Huí por un costado como esa vez en la que no quise ir a tu cumpleaños porque sentía que eras mi único amigo —recién hoy me doy cuenta— y la imagen de verte rodeado de tantos otros, de perder cierta exclusividad de la que creía gozar durante algunos momentos me aterraba. Me impuse entonces una prueba de supervivencia a tu amistad, que vos claramente recriminaste. Algo parecido pasa ahora ya que no estoy en la oficina ni junto a vos, pero escribo estas líneas apretadas en un bar a unas pocas cuadras de la habitación donde te vas apagando.
En el pasado, por momentos te veía enorme, social, suelto y divertido, mientras yo, incapaz de hilar una frase coherente frente a cualquier persona con la que no hubiera establecido un lazo previo con al menos cinco o siete encuentros previos, me retraía e un rincón a mirar la escena. Otras veces, imbuido en mis propios temores salía a desdeñarte para mostrar no sé qué superioridad: eras mejor en natación y yo en básquet, ambos bastante malos para el fútbol y vos, claramente, mucho más dotado para el tenis; con el ajedrez me quedaba yo la mayoría de las veces, y en lo demás estábamos bastante parejos.
De la lealtad que nos profesábamos recuerdo dos escenas imborrables: una noche de verano en el pueblo, bajo la amenaza de la banda rival, salimos a la calle a pelearnos y nos enfrentamos con amenazas y poses provocadoras con un cuchillo escondido en la manga, dispuestos al borde de matar o morir en la noche del monte; el segundo episodio fue muchos años después cuando viniste a casa y te conté que mi matrimonio estaba a muy poco de desmoronarse y me miraste con expresión seria, de esas que te he visto pocas veces en la vida.

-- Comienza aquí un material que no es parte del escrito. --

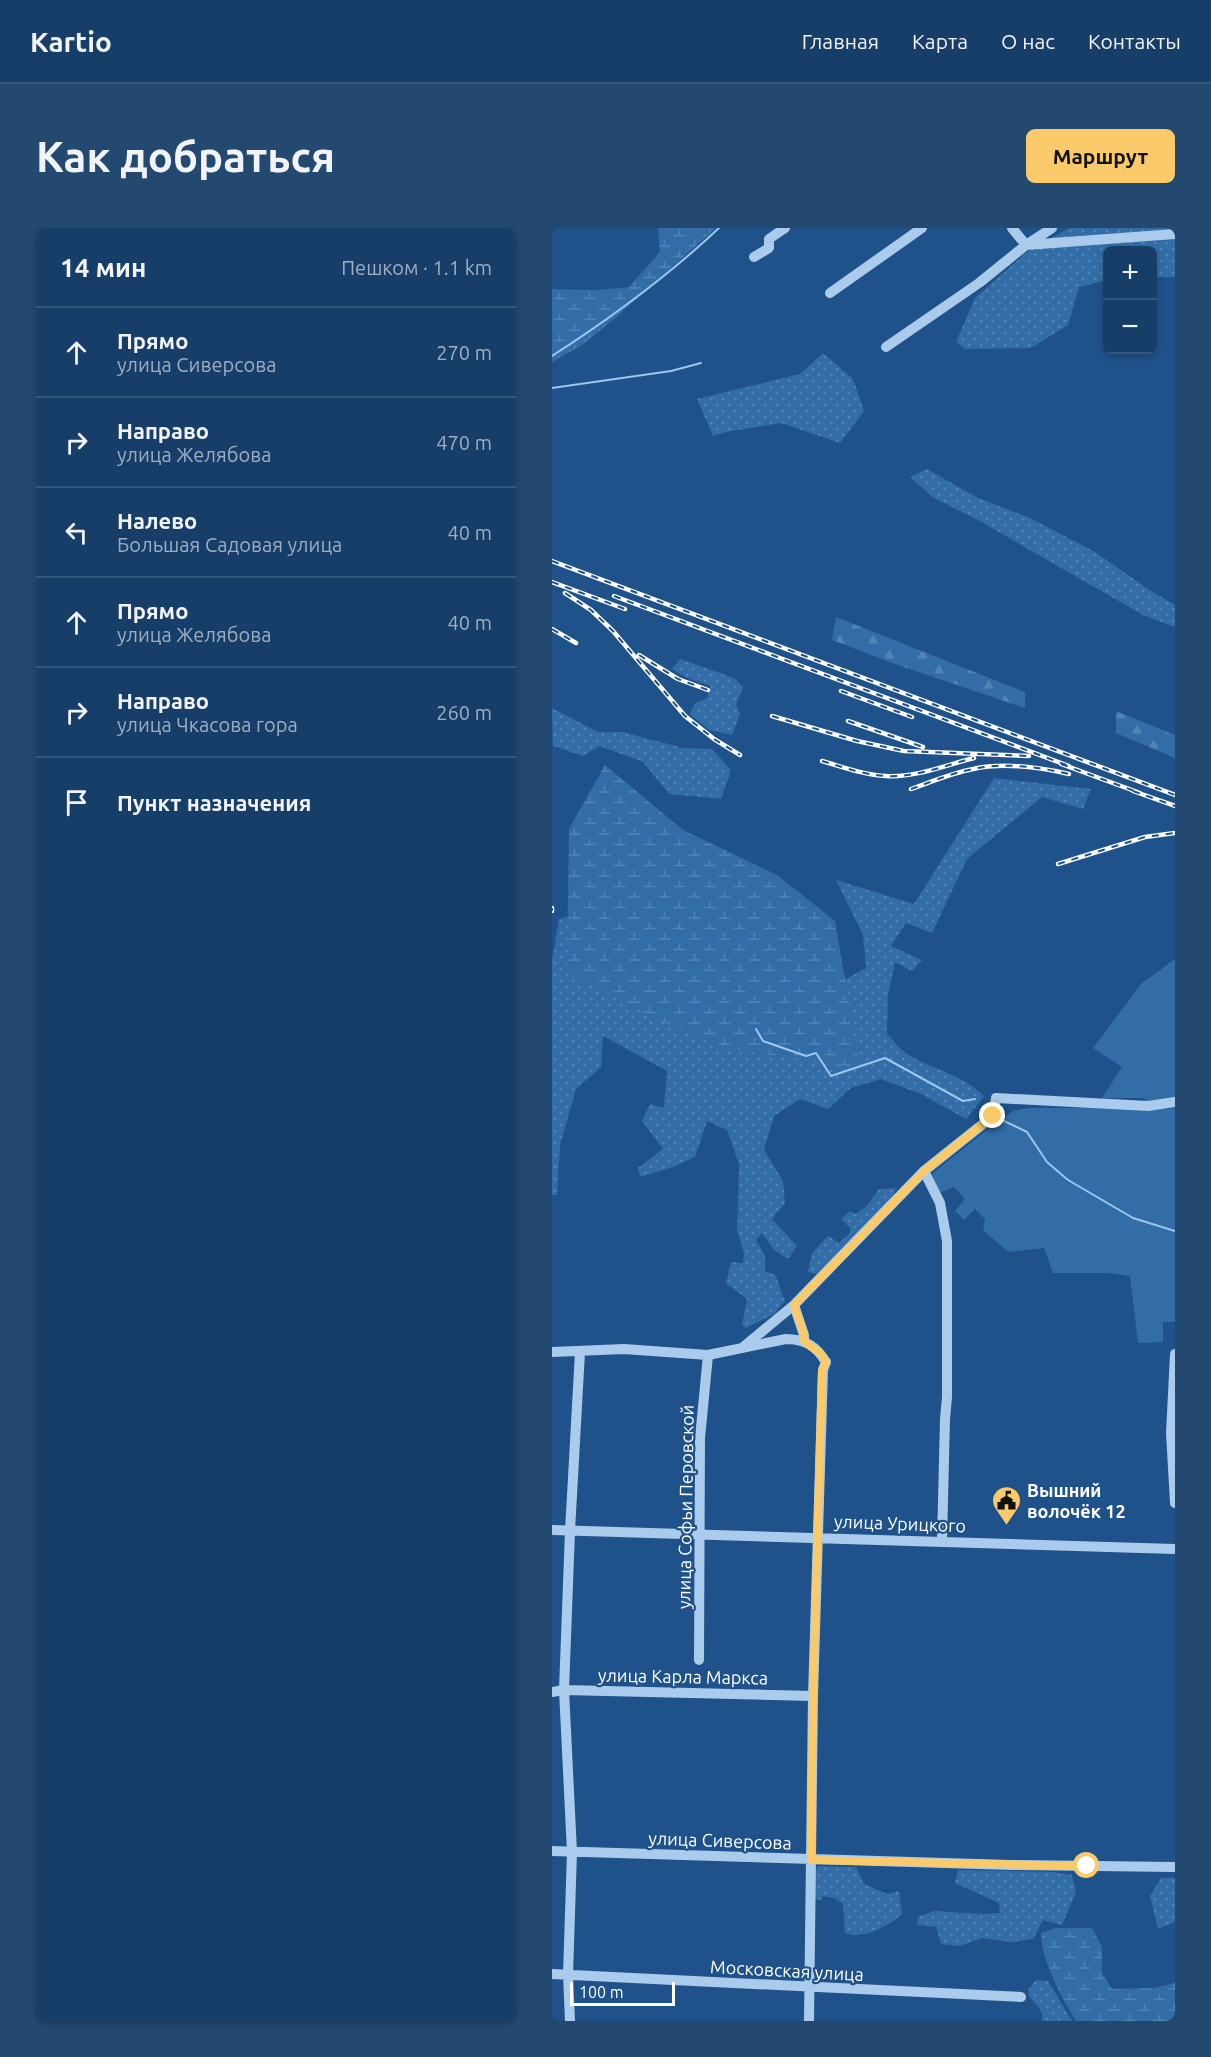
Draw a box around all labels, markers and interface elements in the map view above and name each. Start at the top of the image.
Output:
text: Kartio [30,26,112,57]
text: Главная [802,29,879,53]
text: Карта [912,29,968,53]
text: О нас [1001,29,1055,53]
text: Контакты [1088,29,1181,53]
button: Маршрут [1026,129,1175,183]
text: Как добраться [36,133,335,180]
map controls [1103,246,1157,354]
button: + [1103,246,1157,300]
text: 14 мин [60,253,146,282]
text: Пешком · 1.1 km [341,256,492,279]
button: − [1103,300,1157,354]
text: Прямо [117,328,188,353]
icon: ahead [60,336,93,369]
text: 270 m [436,341,492,364]
text: улица Сиверсова [117,353,276,376]
text: Направо [117,418,209,443]
icon: right [60,426,93,459]
text: 470 m [436,431,492,454]
text: улица Желябова [117,443,272,466]
text: Налево [117,508,197,533]
icon: left [60,516,93,549]
text: 40 m [448,521,492,544]
text: Большая Садовая улица [117,533,342,556]
text: Прямо [117,598,188,623]
icon: ahead [60,606,93,639]
text: 40 m [448,611,492,634]
text: улица Желябова [117,623,272,646]
text: Направо [117,688,209,713]
icon: right [60,696,93,729]
text: 260 m [436,701,492,724]
text: улица Чкасова гора [117,713,298,736]
icon: arrive [60,786,93,819]
text: Пункт назначения [117,790,311,815]
route end [979,1102,1005,1128]
street label: улица Софьи Перовской [673,1405,697,1609]
place label: Вышний волочёк 12 [1027,1480,1126,1521]
public building icon: Вышний волочёк 12 [990,1484,1022,1526]
street label: улица Урицкого [834,1511,966,1535]
street label: улица Карла Маркса [598,1665,768,1687]
street label: улица Сиверсова [648,1828,792,1852]
route start [1073,1852,1099,1878]
street label: Московская улица [710,1956,864,1984]
scale bar [570,1979,675,2006]
text: 100 m [579,1983,624,2001]

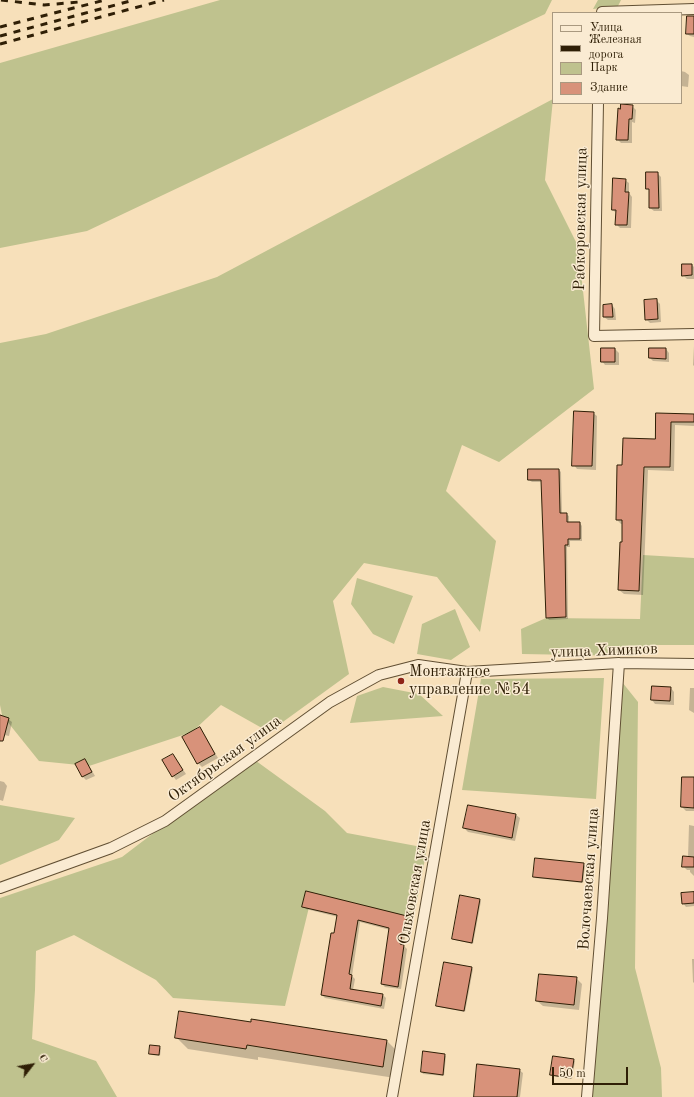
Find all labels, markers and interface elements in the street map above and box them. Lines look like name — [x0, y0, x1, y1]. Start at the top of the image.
legend — [552, 12, 682, 104]
text: Улица — [590, 22, 623, 34]
text: Железная дорога — [589, 34, 642, 61]
text: Парк — [590, 62, 618, 74]
text: Здание — [590, 82, 628, 94]
street label: Рабкоровская улица — [570, 147, 592, 291]
street label: улица Химиков — [550, 640, 658, 662]
place label: Монтажное управление №54 — [409, 662, 530, 700]
marker: Монтажное управление №54 — [396, 676, 406, 686]
street label: Октябрьская улица — [165, 711, 285, 807]
street label: Волочаевская улица — [574, 807, 604, 951]
street label: Ольховская улица — [395, 818, 435, 946]
north arrow — [12, 1045, 52, 1085]
text: С — [36, 1053, 49, 1065]
scale bar — [554, 1059, 630, 1085]
text: 50 m — [559, 1068, 586, 1080]

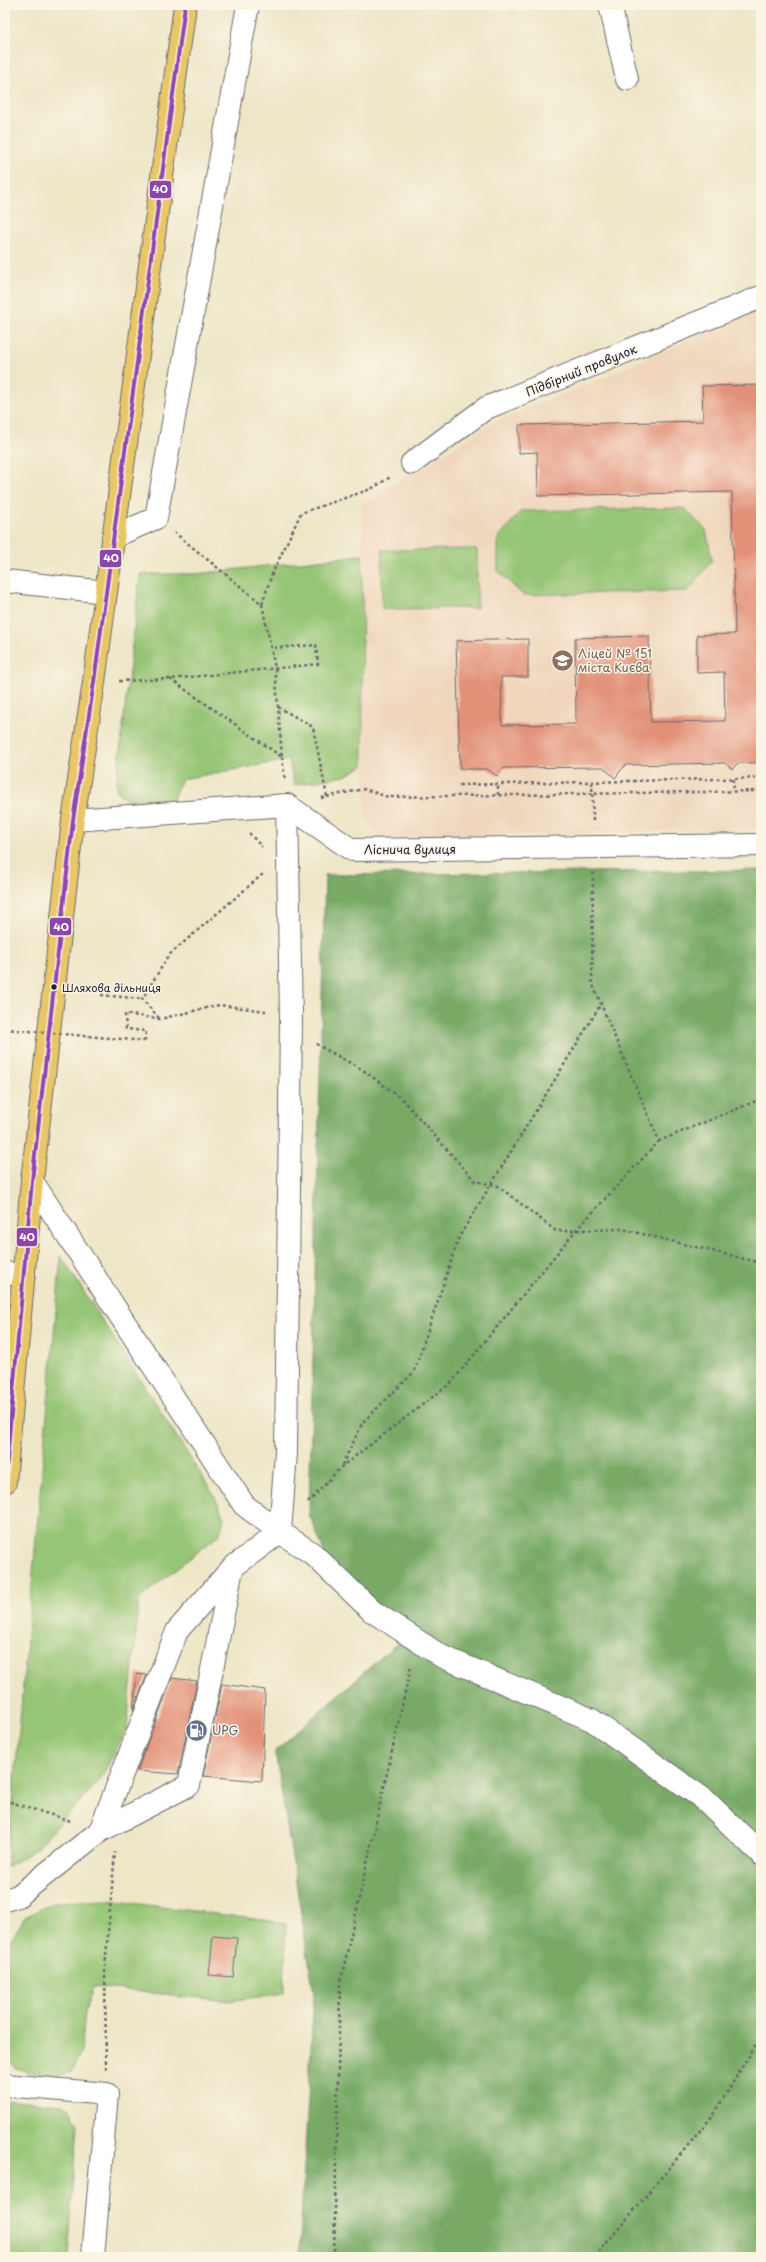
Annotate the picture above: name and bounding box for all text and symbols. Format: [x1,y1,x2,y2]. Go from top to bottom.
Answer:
line badge: 40 [149,180,172,199]
text: 40 [152,180,168,197]
street label: Підбірний провулок [523,339,640,401]
line badge: 40 [99,549,122,568]
text: 40 [103,549,119,566]
place label: Ліцей № 151 міста Києва [578,644,652,676]
school or university icon: Ліцей № 151 міста Києва [549,647,575,673]
street label: Ліснича вулиця [364,840,456,858]
line badge: 40 [49,917,72,936]
text: 40 [53,918,69,935]
place label: Шляхова дільниця [62,979,161,996]
marker: Шляхова дільниця [49,982,59,992]
line badge: 40 [16,1227,38,1247]
text: 40 [19,1228,35,1245]
fuel station icon: UPG [184,1717,210,1743]
place label: UPG [212,1721,239,1739]

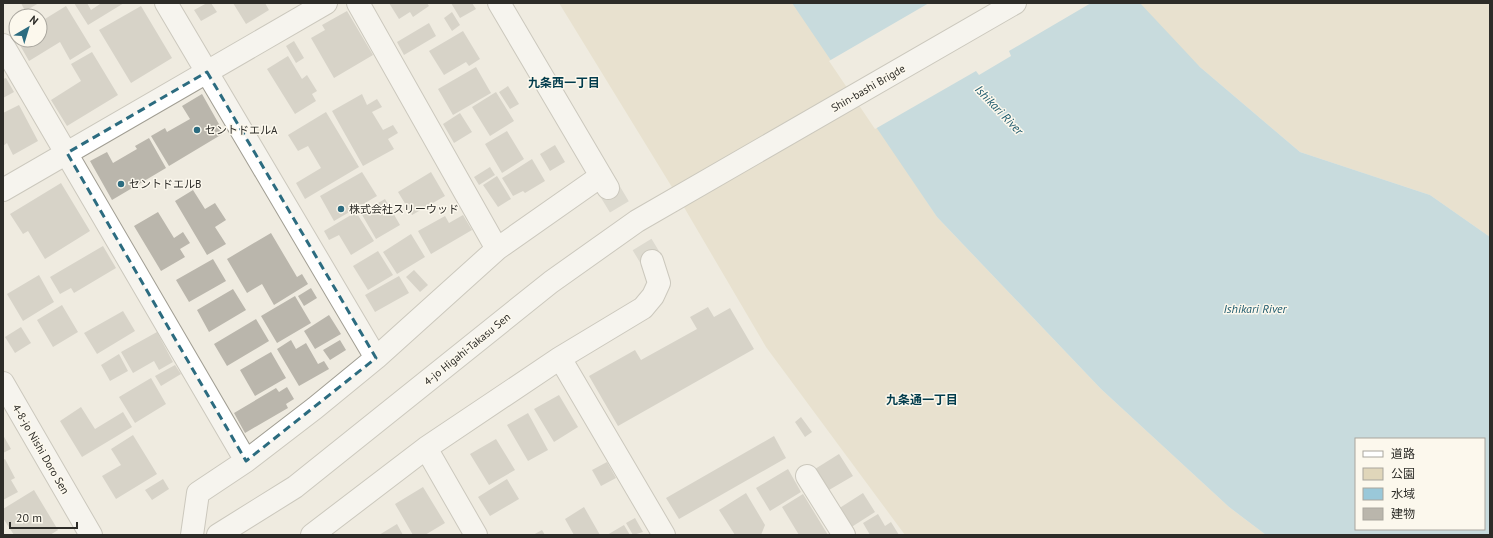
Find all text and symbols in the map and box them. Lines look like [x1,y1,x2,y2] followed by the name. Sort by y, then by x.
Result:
[8,8,48,48] north arrow
[27,12,41,28] text: N
[828,61,908,115] street label: Shin-bashi Brigde
[528,75,600,90] district label: 九条西一丁目
[972,82,1027,138] water label: Ishikari River
[205,123,278,137] place label: セントドエルA
[192,125,202,135] marker: セントドエルA
[129,177,201,191] place label: セントドエルB
[116,179,126,189] marker: セントドエルB
[349,202,459,216] place label: 株式会社スリーウッド
[336,204,346,214] marker: 株式会社スリーウッド
[1223,301,1288,316] water label: Ishikari River
[421,310,513,388] street label: 4-jo Higahi-Takasu Sen
[886,392,958,407] district label: 九条通一丁目
[10,401,72,497] street label: 4-8-jo Nishi Doro Sen
[1355,438,1485,530] legend
[1391,446,1415,461] text: 道路
[1391,466,1415,481] text: 公園
[1391,486,1415,501] text: 水域
[10,504,77,530] scale bar
[1391,506,1415,521] text: 建物
[16,510,42,525] text: 20 m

No pasó nada pero valió por todo, podríamos haber combatido en una guerra, ser ladrones de bancos, expedicionarios a alguno de los polos o iniciado una revolución, pero nos tocaron otros tiempos, otras prioridades, otra historia.
De mi parte, aunque mezquina y toscamente, todavía recuerdo el día, cerca de seis meses antes de tu casamiento, cuando me contaste que te mudabas con ella. Me parece que lo hiciste casi pidiendo disculpas.
—Ya estamos grandes y no sirve de nada dar tantas vueltas —fue tu justificación a que no hubieran pasado más que algunas semanas desde que habían formalizado la relación. Creo que apenas asentí con un gruñido, ya que ambos sabíamos que el amor se iba con esa novia de la secundaria con la que habían intentado sin éxito una última vez el verano anterior.
Te fuiste a otro país con el trabajo de tus sueños y volvimos a dejar de hablar, en un nuevo silencio, ahora lleno de cotidianeidades distintas y el temor a confirmar que llegamos a traicionar a quienes habíamos sido —y seguíamos siendo en lo profundo—. Tu papá murió en el medio y viniste al entierro. No me gustan los cementerios por lo que no nos cruzamos en ese momento. La verdad es que te debía un abrazo que pude darte a tu regreso, casi quince años después.
Esta última vuelta fue hace más o menos un año, para ese tratamiento experimental que te recomendaba retomar contacto con no sé qué pasado. Entonces no se te veía tan mal y la verdad es que creía que era uno de esos cuentos tuyos para esconder que no aguantabas más el extranjero y querías volver, pero no podías aceptar que eras un argentino promedio que no se bancaba estar lejos del dulce de leche, el asado, la familia y las amistades falsas.
Si hubiese sabido que me iba a quedar tan solo no habría contestado el correo electrónico donde me contabas tu regreso. Ahora que atardece, siguen apagadas las luces de la habitación 308 y me doy cuenta de que todavía sos mi único amigo.